Secretary General Boutros-Ghali gave his new Under-Secretary for Administration and Management unprecedented authority. He had persuaded the U.S. leaders to take over that post so as to tell skeptics of his reform credentials that they had a free hand to try whatever was practically feasible. They agreed to shift from Special Political Affairs, which they practically oversaw for the first fifty years. With the fall of the Soviet Union, there was no real contest anymore and they were more interested in recycling the U.N. mechanism to suit their newly-acquired hyper-power stature -- if they knew where precisely to look.
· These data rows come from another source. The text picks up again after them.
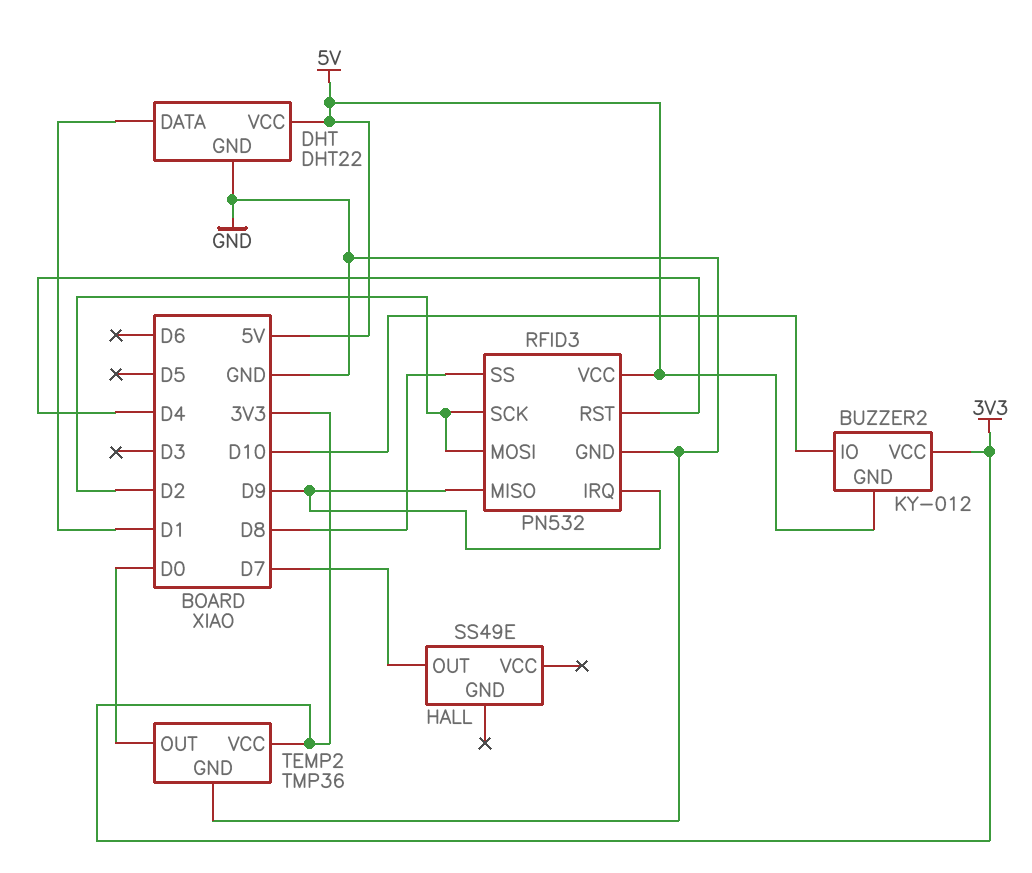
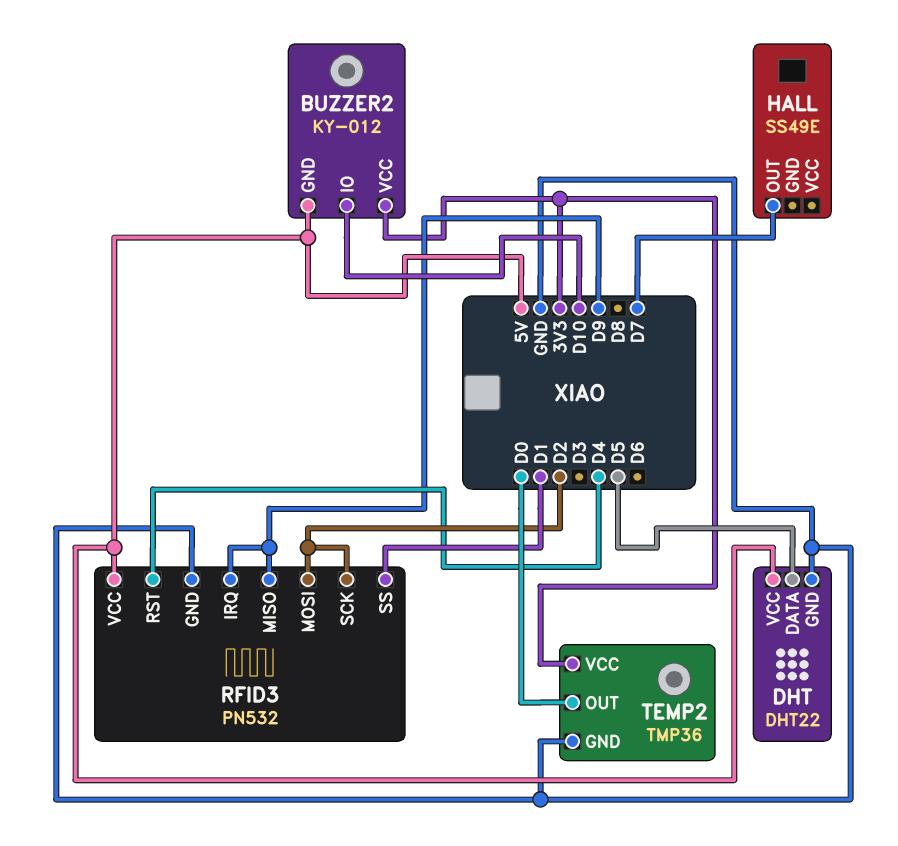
DHT pin DATA: D1 -> D5
RFID3 pin SS: D8 -> D1

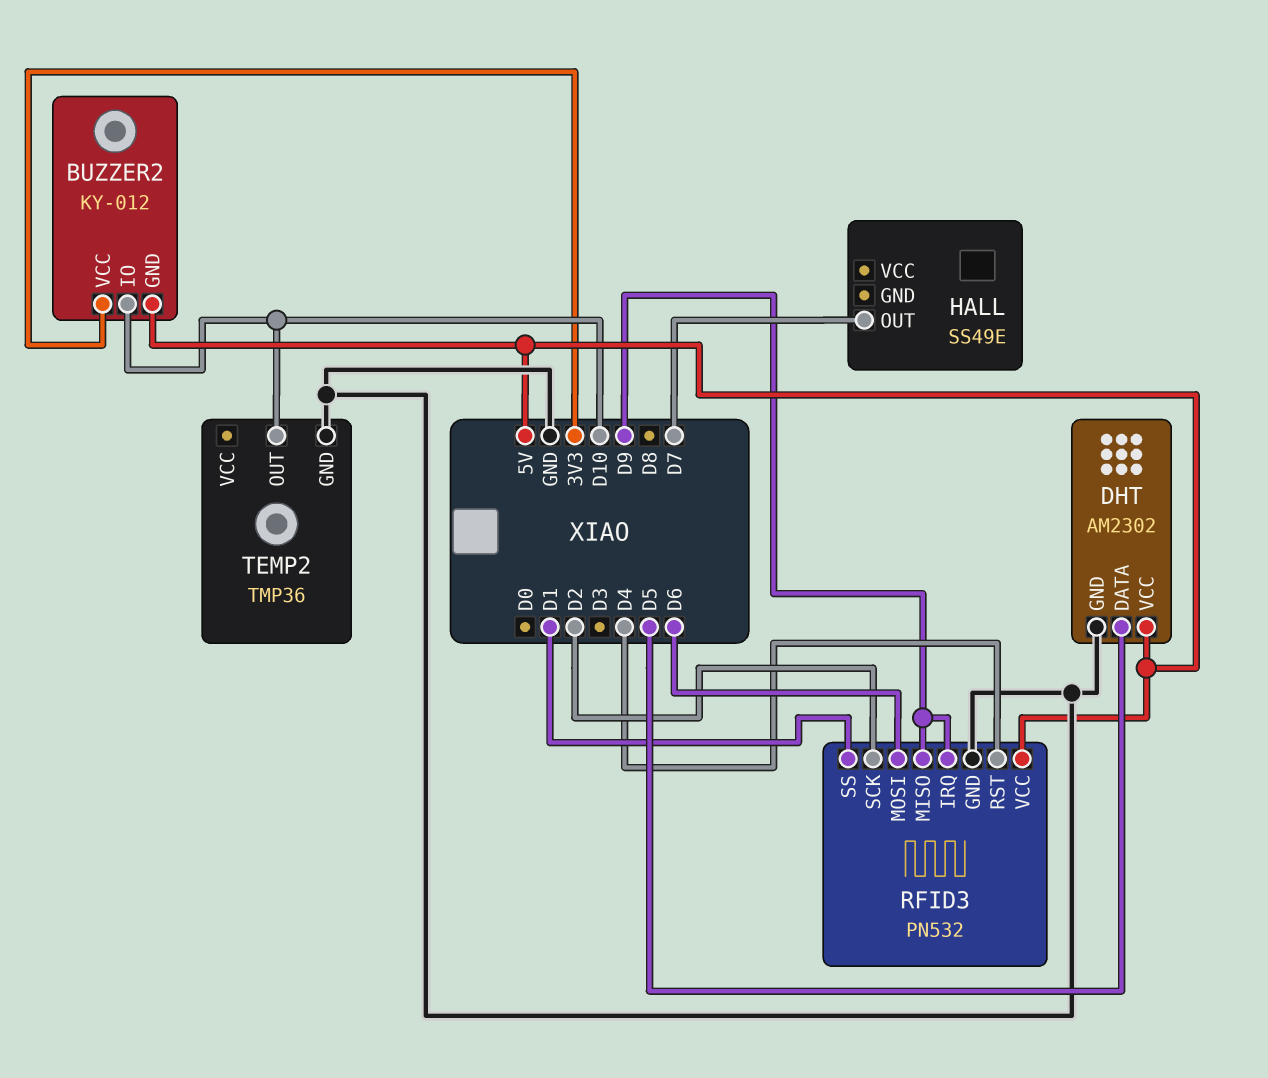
DHT: DHT22 -> AM2302
RFID3 pin MOSI: D2 -> D6
TEMP2 pin OUT: D0 -> D10
TEMP2 pin VCC: 3V3 -> none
Connor substantially initiated that decisive shift which he often described as "pulling teeth." He would sometimes welcome more pressure by Congress to continue withholding dues in order to obtain specific action from member states; other times he would utilize demands by member states to get results out of Congress.

His main frustration was that his habitually unquestioned authority in the private section was regularly restricted by the supervisory bodies of an inter-governmental organization. Perhaps Dr. Boutros-Ghali hoped that his influential Under-Secretary General would help overcome the reluctance of his former classmate to approve a second term. Joe Connor went through the motions, but remained professionally aloof from a heated campaign. Meanwhile, his greater challenge was to find needed funds which he juggled mostly from Peacekeeping allocations. In that, he needed the collaboration of Kofi Annan, who wisely went along.

As a new Secretary General, Mr. Annan continued to fully endorse Connor. However, coming from an Administrative background, growing through the system, knowing the staff and having excellent links with the Clinton (Democratic) Administration, he would subtly impose his own choices over those of his highly esteemed and strong-willed Under-Secretary General. Known examples included the designation of a special director for Ted Turner's One Billion dollar fund, and the initial role of Connor's Assistant Secretary General Benon Sevan in the newly established Iraq Programme, better known as Food-for-Oil project. In agreement or difference, both Annan and Connor were discreet, professional and politically correct.

Joseph E. Connor was always an honourable man and an outstanding executive. Above all, while trying his best to do his assigned task, he treated everyone with dignity and respect. God bless his soul.